For weeks, my father taught me absolutely everything he could about football. Through three-hour phone conversations and long emails, he would describe offensive and defensive formations, rushing formations and receiving routes, describing them in ways that even without having seen them, I could still understand and visualize what was going on on the field.

My father taught me all the workings of football (both on and off the field), but by far the best advice he gave me—and the advice that would change how I view sports forever—was this. “You shouldn’t watch football on TV. Football on TV is for people who can see it. What you need to do is find out who does the radio play-by-play for the Chiefs and listen to the game on the radio.”

On that fateful night, which happened to be a Chiefs preseason game against the Green Bay Packers, I settled down in my ratty old armchair with the Chiefs app downloaded onto my phone. I tuned into the radio feed and yelled over my shoulder to my wife who was unpacking in the next room, “I’m only going to listen to about 15 minutes of this. I can’t imagine me ever listening to a full game.” But I did listen to that entire game, and I haven’t missed one since—a streak that goes back to August, 2016.

During that 2016 season, I turned into a man obsessed. I absolutely devoured everything I could about football. Not only did I catch every Chiefs game, but I listened to the games of other teams as well. It was all an effort to learn more about football. Whenever the Voice of the Chiefs Mitch Holthus would describe a formation or a play I was uncertain of, I would immediately call, text, or email my father. He would provide me with an incredibly detailed description.

Of course, my newfound passion rapidly spread to college football, where much to the joy of my father, I became a huge fan of college football and OU Sooners football in particular.

Not only did I find comfort in this new interest, but I also received something else as well, something which I had never before experienced in my 28 years: a sense of community and belonging.

All of a sudden, for the very first time, I was part of something that was living and breathing—an always-changing entity—something that an entire city rallied behind and got incredibly excited about every Sunday in the fall.

It was not long at all before I would become completely addicted to football, and no team more so than the Chiefs for the NFL and OU for college.
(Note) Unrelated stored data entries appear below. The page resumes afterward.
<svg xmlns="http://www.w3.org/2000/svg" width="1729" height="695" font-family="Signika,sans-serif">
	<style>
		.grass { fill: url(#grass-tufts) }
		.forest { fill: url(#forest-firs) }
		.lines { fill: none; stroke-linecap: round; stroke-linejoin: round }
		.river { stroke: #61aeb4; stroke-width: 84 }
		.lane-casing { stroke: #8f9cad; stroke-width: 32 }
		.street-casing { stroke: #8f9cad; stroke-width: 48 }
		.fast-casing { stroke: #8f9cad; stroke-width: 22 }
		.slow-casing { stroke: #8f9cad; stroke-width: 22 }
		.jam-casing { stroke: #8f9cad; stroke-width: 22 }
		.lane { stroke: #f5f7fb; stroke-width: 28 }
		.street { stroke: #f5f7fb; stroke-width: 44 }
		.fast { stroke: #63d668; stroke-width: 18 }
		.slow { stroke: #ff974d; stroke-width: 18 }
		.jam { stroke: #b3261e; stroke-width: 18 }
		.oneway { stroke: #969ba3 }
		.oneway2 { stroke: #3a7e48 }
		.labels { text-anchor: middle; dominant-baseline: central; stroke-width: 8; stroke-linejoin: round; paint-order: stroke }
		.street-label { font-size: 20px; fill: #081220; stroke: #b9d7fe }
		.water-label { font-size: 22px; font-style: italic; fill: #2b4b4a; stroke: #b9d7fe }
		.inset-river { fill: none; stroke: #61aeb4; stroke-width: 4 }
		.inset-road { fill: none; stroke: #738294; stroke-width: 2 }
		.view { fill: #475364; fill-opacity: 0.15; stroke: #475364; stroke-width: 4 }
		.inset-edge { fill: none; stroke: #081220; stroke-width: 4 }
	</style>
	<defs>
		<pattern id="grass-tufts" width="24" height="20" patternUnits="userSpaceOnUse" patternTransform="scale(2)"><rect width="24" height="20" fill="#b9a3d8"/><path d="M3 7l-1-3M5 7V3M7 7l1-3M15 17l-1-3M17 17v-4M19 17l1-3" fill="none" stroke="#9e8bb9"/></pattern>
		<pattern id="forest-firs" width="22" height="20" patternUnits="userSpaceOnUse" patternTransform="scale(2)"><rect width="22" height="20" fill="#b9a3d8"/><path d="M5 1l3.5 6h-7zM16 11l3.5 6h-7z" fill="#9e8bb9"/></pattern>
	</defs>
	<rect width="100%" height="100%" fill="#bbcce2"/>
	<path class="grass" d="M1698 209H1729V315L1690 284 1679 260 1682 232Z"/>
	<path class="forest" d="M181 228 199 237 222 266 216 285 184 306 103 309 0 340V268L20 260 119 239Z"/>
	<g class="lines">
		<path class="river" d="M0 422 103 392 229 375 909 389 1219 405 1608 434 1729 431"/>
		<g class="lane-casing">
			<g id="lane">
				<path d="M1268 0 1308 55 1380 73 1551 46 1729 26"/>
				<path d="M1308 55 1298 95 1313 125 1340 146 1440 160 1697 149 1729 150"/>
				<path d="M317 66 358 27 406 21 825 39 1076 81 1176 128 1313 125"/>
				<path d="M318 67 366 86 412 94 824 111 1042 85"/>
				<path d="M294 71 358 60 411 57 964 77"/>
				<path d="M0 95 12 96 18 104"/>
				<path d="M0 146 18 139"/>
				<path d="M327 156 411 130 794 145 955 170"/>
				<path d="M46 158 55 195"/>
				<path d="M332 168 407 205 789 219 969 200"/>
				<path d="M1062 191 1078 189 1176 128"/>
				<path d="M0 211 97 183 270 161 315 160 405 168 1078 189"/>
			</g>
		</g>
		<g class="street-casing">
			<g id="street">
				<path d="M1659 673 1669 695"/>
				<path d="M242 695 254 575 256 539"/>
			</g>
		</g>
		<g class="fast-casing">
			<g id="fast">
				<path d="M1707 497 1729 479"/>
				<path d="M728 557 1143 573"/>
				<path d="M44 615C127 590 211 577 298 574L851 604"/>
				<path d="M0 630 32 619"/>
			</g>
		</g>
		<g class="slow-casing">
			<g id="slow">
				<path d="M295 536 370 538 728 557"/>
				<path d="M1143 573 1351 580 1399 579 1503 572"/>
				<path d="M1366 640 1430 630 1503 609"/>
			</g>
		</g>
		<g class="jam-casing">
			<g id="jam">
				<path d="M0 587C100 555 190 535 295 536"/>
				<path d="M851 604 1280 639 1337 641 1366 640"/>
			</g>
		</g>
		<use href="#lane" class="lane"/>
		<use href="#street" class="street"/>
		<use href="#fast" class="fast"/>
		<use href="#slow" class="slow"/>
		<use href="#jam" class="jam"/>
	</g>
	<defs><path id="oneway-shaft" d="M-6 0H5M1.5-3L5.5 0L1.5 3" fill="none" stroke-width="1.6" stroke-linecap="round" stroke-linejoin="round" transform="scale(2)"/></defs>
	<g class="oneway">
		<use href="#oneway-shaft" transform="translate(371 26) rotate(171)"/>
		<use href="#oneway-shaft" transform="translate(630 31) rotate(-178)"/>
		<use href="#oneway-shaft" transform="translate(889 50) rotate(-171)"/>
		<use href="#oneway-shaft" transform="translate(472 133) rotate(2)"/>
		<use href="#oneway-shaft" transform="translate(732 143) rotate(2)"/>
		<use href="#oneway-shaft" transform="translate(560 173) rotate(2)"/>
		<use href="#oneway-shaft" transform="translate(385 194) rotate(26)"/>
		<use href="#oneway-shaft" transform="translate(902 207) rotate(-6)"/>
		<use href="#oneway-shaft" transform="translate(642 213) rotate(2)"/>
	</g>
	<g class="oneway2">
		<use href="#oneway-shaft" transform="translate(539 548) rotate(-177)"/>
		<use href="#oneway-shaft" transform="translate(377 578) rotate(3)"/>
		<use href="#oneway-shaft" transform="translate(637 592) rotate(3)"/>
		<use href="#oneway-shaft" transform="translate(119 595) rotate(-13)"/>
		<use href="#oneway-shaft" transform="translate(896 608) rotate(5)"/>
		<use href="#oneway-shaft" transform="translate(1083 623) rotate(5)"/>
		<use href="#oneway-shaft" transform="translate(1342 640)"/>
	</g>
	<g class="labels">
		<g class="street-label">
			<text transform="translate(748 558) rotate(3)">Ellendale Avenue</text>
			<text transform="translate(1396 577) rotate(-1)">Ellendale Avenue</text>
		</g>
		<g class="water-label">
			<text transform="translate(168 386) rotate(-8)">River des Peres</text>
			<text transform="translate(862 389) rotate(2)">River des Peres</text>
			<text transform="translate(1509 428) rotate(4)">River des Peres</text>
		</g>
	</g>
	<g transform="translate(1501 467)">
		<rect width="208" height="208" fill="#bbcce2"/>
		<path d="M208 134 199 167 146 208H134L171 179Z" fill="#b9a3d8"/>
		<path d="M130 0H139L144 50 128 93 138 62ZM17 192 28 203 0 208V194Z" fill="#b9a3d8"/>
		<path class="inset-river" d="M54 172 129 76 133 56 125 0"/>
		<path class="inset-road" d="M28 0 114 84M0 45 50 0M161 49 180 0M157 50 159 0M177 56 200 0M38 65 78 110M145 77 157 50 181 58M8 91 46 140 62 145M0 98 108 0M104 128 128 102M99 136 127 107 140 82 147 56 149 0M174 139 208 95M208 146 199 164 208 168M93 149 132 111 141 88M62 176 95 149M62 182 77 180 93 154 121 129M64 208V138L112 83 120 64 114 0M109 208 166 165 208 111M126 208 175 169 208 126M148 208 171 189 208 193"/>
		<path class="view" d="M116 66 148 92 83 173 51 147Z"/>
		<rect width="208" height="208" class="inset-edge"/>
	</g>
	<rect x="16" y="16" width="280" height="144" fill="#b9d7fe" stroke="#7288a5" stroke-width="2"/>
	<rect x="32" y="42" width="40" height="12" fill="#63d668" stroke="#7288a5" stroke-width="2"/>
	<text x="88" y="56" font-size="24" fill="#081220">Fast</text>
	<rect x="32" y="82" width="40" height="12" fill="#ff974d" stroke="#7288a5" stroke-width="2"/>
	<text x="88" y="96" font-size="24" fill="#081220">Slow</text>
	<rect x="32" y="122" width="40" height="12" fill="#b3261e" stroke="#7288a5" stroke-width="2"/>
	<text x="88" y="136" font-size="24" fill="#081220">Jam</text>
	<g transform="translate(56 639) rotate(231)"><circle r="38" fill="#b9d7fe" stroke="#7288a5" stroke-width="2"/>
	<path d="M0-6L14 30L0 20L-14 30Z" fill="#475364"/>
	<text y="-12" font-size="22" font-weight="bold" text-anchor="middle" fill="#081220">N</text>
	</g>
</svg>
Over the next six years, my fandom would blossom into a full-blown obsession and passion, like my father before me.  I would be incredibly blessed in my fandom, getting to do some amazing activities that some fans only dream of. I would appear in multiple newspapers for my fandom and my very unique way of experiencing the games.

I would also meet the Mitch Holthus and be a guest star on his weekly radio show several times. I would also go on to start a blog of my own where I talked about Chiefs football (and football in general) called “The Blind Quarterback.”

During the 2018 season, I would be selected as the “Blue Cross Blue Shield Chiefs Kingdom Champion.” I was blessed enough to throw out the ceremonial first pass, observe the game from the sidelines and the radio booth, and sat right next to Mitch Holthus as he called the game. I would also get to meet Patrick Mahomes all-too-briefly.

The years of my feverish Chiefs fandom would pass in a haze of red and gold. My finished basement which became my man cave, a room covered in signed footballs, jerseys, posters, and other memorabilia.

“The Blind Quarterback” blog would go dormant, for my writing talents were being utilized elsewhere, as I became a paid contributor for KC Kingdom, a website of FanSided, and I am now extremely honored to say that I am writing this piece for Arrowhead Addict, the very website that I religiously followed myself as an early Chiefs fan.

I cannot believe I have gone my entire life without experiencing football, but now that I have, I am just as avid a fan as someone who is sighted and has been following the sport their whole lives. So I say unto you, with all of my heart, Boomer Sooner baby, and GO CHIEFS!